Building more homes on brownfield sites isn’t the miracle supply solution some would like to think

thumbnail_Paul Smith CROP

The last day of May saw the Ministry of Housing, Communities and Local Government (MHCLG) publish their annual Land Use Change Statistics. Among other things, this data records the previous land use of new housing developments.

The report reveals that, during the 2017-18 financial year, 53% of new homes were delivered on previously developed land - the lowest level recorded in the last five years when, on average, 57.2% of new homes have been delivered on brownfield sites.

Predictably, the Campaign to Protect Rural England (CPRE) jumped on these figures as proof that the countryside is facing an existential threat. “Building new homes on derelict land at a five-year low” proclaimed their press release.

While that claim is true in simplistic terms, unsurprisingly, the reality is a little different to the picture that CPRE have chosen to paint. The total number of new homes completed last year was at a five-year high so, while the proportion of new homes delivered on brownfield land might seem low, the number in absolute terms is the second-highest over the last five years. In fact, it is only a few hundred off first place and almost 30% higher than the low-water mark in 2013-14. That suggests developers are becoming better than ever at delivering development on brownfield sites.

The reality is a little different to the picture that CPRE have chosen to paint

Ensuring as much development as possible takes place on previously developed land is a particular focus for many anti-development campaigners. It’s a simple idea with much to commend it – it is self-evidently more environmentally sustainable to build new homes on derelict land in urban areas than lose green fields. CPRE have even conducted their own research, which has identified brownfield sites capable of delivering some 1,000,000 new homes – a fact of which they frequently remind us.

That figure is taken from local authority Brownfield Land Registers, and there is no reason to doubt its veracity. Yet it equates to just a little over three years’ supply against the government’s 300,000 homes a year target. Each council is tasked with maintaining a supply of deliverable housing land sufficient to meet housing need for the next five years, so that brownfield land equates to roughly 60% of the target. Coincidentally, that is broadly the proportion of housing completions that takes place on brownfield land, suggesting that source of housing supply is being used relatively efficiently.

Of course, local authorities don’t just plan for the next five years – they plan for the next 15 years or more. The supply of potential brownfield development sites pales in comparison to that time horizon. For example, research that we carried out in the North-west revealed a supply of brownfield land that is sufficient to meet around a third of the region’s housing need over the period that local authorities are currently planning for.
★ ★ ★
How to complete this task:
Return, word for word, the stretch of the brownfield housing article from "thumbnail_Paul Smith CROP" through "their press release.".

Listed records:
★ ★ ★
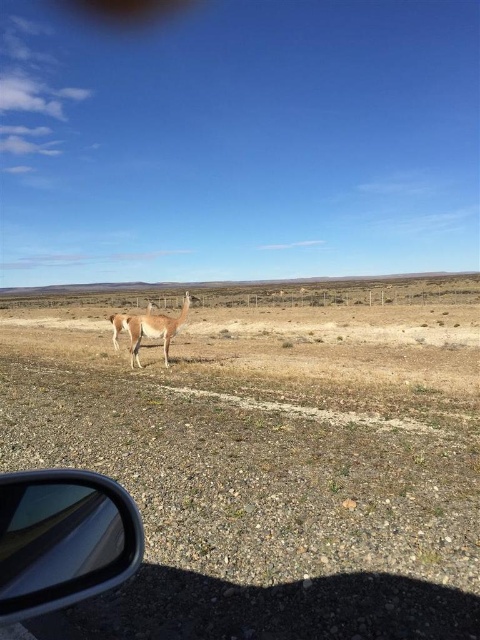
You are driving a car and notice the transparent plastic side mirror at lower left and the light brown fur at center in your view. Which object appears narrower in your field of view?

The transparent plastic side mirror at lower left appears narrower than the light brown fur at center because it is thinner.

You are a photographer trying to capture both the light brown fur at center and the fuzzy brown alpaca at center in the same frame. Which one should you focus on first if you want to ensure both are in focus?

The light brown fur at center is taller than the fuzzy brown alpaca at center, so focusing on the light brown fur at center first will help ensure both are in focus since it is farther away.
★ ★ ★
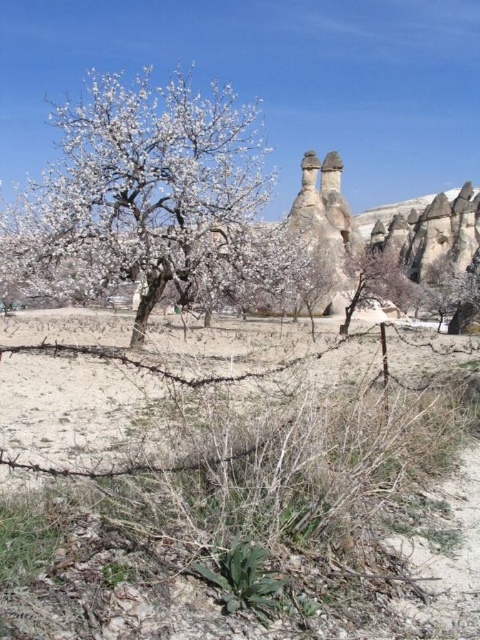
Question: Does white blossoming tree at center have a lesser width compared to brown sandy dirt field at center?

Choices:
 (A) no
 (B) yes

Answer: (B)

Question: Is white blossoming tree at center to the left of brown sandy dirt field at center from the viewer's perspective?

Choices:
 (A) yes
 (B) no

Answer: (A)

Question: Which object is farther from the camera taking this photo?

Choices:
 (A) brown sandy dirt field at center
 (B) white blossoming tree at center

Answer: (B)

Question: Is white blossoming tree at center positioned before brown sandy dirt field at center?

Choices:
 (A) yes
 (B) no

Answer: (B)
★ ★ ★
Exercise output:
thumbnail_Paul Smith CROP

The last day of May saw the Ministry of Housing, Communities and Local Government (MHCLG) publish their annual Land Use Change Statistics. Among other things, this data records the previous land use of new housing developments.

The report reveals that, during the 2017-18 financial year, 53% of new homes were delivered on previously developed land - the lowest level recorded in the last five years when, on average, 57.2% of new homes have been delivered on brownfield sites.

Predictably, the Campaign to Protect Rural England (CPRE) jumped on these figures as proof that the countryside is facing an existential threat. “Building new homes on derelict land at a five-year low” proclaimed their press release.